Report from ECIU warns a slower rollout of new electric vehicles could put brakes on motorists switching via the second-hand market – costing drivers £800 a year in higher fuel costs
A shortage of small and mid-sized electric vehicles (EVs) on the second-hand market could hinder drivers efforts to switch to plug-in models leaving them stuck with £9bn in additional fuel costs as they continue running petrol cars, according to a new report.
A new analysis from the Energy and Climate Intelligence Unit (ECIU) assesses the impact of the government's proposed Zero Emission Vehicle (ZEV) Mandate, which would require manufacturers to ensure an increasing proportion of the cars they sell in the coming years are electric.
The government is yet to confirm the final details of the ZEV Mandate, despite it being expected to come into force from next year. But the ECIU warned the government's proposed trajectory for increasing the share of new EVs on the market is slower than the 'high' demand scenario set out by the car industry.
As such, the report calculates that the slower roll out of new EVs would reduce the number of vehicles reaching the second-hand market, leaving drivers unable to afford new models paying between £500 and £800 a year more in fuel costs as they persevere with petrol alternatives.
The report - titled The UK's second-hand electric vehicle market - calculated some 2.1 million fewer affordable small and mid-sized EVs could be made available for resale, saddling drivers with an extra £9bn in fuel costs.
More than four-in-five households buy their cars from the second-hand market, with the likes of hatchbacks, saloons, and MPVs accounting for the majority of sales.
According to the government's Common Misconceptions About Electric Vehicles document from July 2022, while EVs cost more to buy outright, they can save £176 in running costs for every 1,000 miles driven - costing as little as 2p a mile when charging on off-peak electricity versus more than 20p per mile for petrol and diesel.
Fewer moving parts also cut maintenance costs, which combined with tax incentives can save drivers up to £2,000 per year.

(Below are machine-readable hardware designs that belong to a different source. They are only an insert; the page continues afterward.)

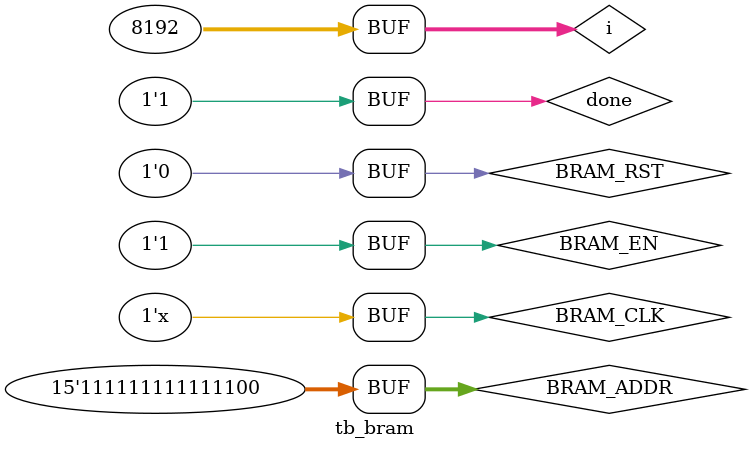
<source format=v>
`timescale 1ns / 1ps

module tb_bram;
    parameter integer BRAM_ADDR_WIDTH = 15; // 8192 entries of 4-byte data
    parameter INIT_FILE = "input.txt"; // Input file path 
    parameter OUT_FILE = "output.txt"; // output file path
    
    reg [BRAM_ADDR_WIDTH-1:0] BRAM_ADDR;
    reg BRAM_CLK;
    reg [31:0] BRAM_WRDATA;
    
    wire [31:0] BRAM_RDDATA; // output
    
    reg BRAM_EN;
    reg BRAM_RST;
    reg [3:0] BRAM_WE; // each of four bytes has its own write enable signal
    reg done;
    
    wire [31:0] read;
    
    integer i;
    initial begin
        BRAM_CLK <= 0;
        BRAM_RST <= 0;
        BRAM_EN <= 1;
        done <= 0;
        #4
        
        for(i=0; i<8192; i=i+1) begin
            BRAM_ADDR = i * 4;
            #4; // wait 5 clock cycle for visualizing
        end
        done = 1;
    end
    
    always #1 BRAM_CLK = ~BRAM_CLK;
    
    my_bram #(.BRAM_ADDR_WIDTH(15), .INIT_FILE(INIT_FILE), .OUT_FILE("") ) READ (BRAM_ADDR, BRAM_CLK, BRAM_WRDATA, BRAM_RDDATA, BRAM_EN, BRAM_RST, 4'b0000, done);
    my_bram #(.BRAM_ADDR_WIDTH(15), .INIT_FILE(""), .OUT_FILE("output.txt") ) WRITE (BRAM_ADDR, BRAM_CLK, BRAM_RDDATA, read, BRAM_EN, BRAM_RST, 4'b1111, done);
        
    
endmodule

</source>
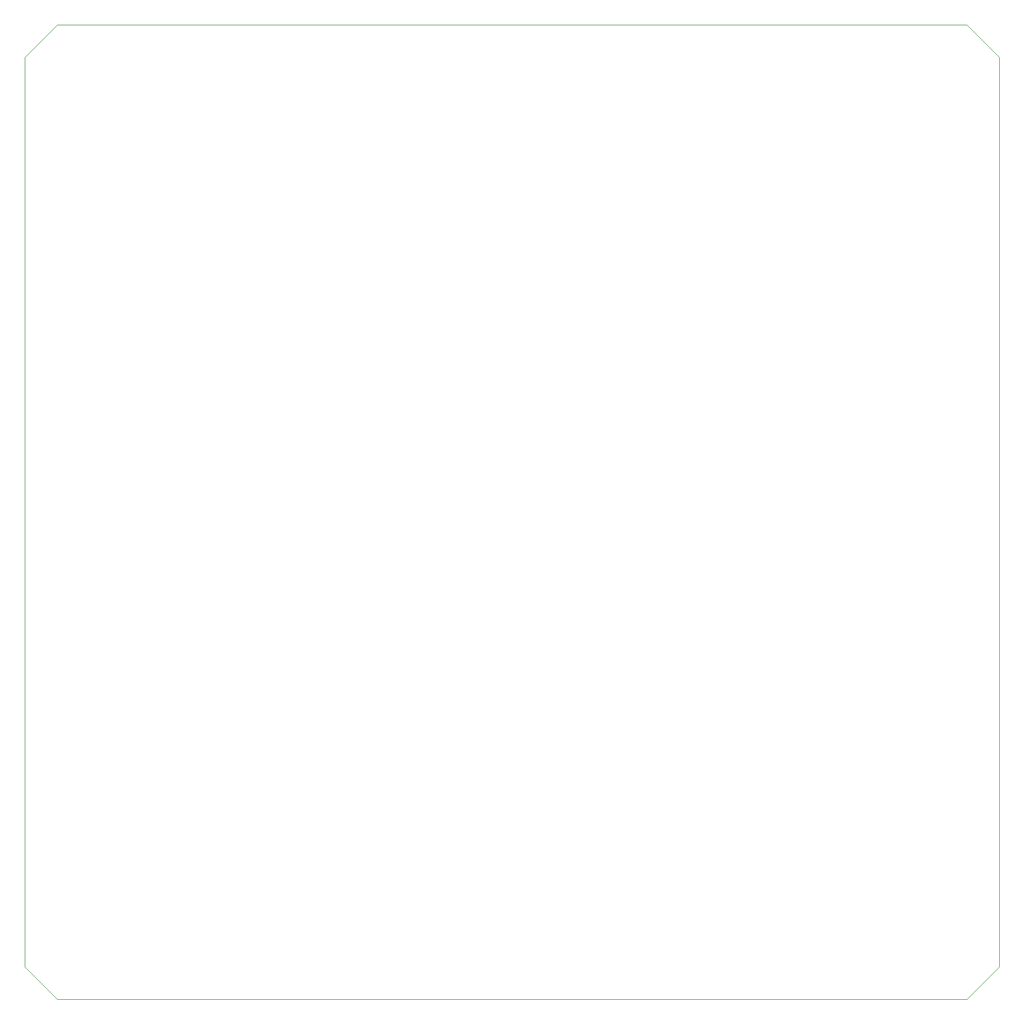
<source format=gbr>
G04 #@! TF.GenerationSoftware,KiCad,Pcbnew,(6.0.7)*
G04 #@! TF.CreationDate,2022-09-25T13:17:08+05:30*
G04 #@! TF.ProjectId,OstronElectronicsStack,4f737472-6f6e-4456-9c65-6374726f6e69,1.0*
G04 #@! TF.SameCoordinates,Original*
G04 #@! TF.FileFunction,Profile,NP*
%FSLAX46Y46*%
G04 Gerber Fmt 4.6, Leading zero omitted, Abs format (unit mm)*
G04 Created by KiCad (PCBNEW (6.0.7)) date 2022-09-25 13:17:08*
%MOMM*%
%LPD*%
G01*
G04 APERTURE LIST*
G04 #@! TA.AperFunction,Profile*
%ADD10C,0.050000*%
G04 #@! TD*
G04 APERTURE END LIST*
D10*
X165010000Y-27060000D02*
X170010000Y-32060000D01*
X25010000Y-27060000D02*
X20010000Y-32060000D01*
X20010000Y-172060000D02*
X25010000Y-177060000D01*
X165010000Y-177060000D02*
X170010000Y-172060000D01*
X165010000Y-177060000D02*
X25010000Y-177060000D01*
X20010000Y-172060000D02*
X20010000Y-32060000D01*
X170010000Y-32060000D02*
X170010000Y-172060000D01*
X25010000Y-27060000D02*
X165010000Y-27060000D01*
M02*

</source>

ECIU transport analyst Colin Walker said that even with record high electricity costs driven up by the gas crisis, EVs are still around three times cheaper to run than their petrol equivalents, based on analysis of best-selling small EVs, such as the Nissan Leaf and Renault Zoe.
"With 82 per cent of car sales in the UK being second-hand, this market is critical if many more families across the UK are going to be able to access these savings," he said. "If government policy on new EVs goes slow, the growth of the second-hand EV market will be held back potentially consigning families to more expensive motoring".
The ECIU today also warned that with demand for EVs exceeding supply, the UK and EU could find themselves competing for those EVs that manufacturers are able to produce.
In contrast, if the UK sets higher targets for its ZEV mandate than those being drawn up in the EU, it could see manufacturers choosing to sell more of their EV stock in the UK, enabling more British motorists to switch away from the higher driving costs associated with petrol cars.
ECIU's analysis echoes recent comments from Jeremy Yapp, head of flexible energy systems at BEAMA - the UK trade association for manufacturers and providers of energy infrastructure technologies and systems - who claimed the supply of EVs remained the main constraint on the transition to zero emission motoring.
"The carmakers need to catch up with us," he said. "When there is a very, very short waiting list or no waiting list for electric vehicles, and when there is a waiting list for a piece of charging infrastructure, then we're getting left behind.
"But at the moment this is a supply constrained market, so there are not enough electric vehicles to meet the demands of motorists who want more vehicles."
The Department for Transport was considering a request for comment at the time of going to press.
The report comes on the same day as The Times reported that a senior figure at Japanese carmaker Honda has warned the government risks creating a "chaotic fiasco" if it delays the introduction of its ZEV Mandate for auto manufacturers.
In a post on LinkedIn, Patrick Keating, who runs European government affairs at Honda, said the "political inertia" was "very frustrating". "The delays risk the ZEV mandate roll-out becoming a chaotic fiasco," he said in comments reported by The Times.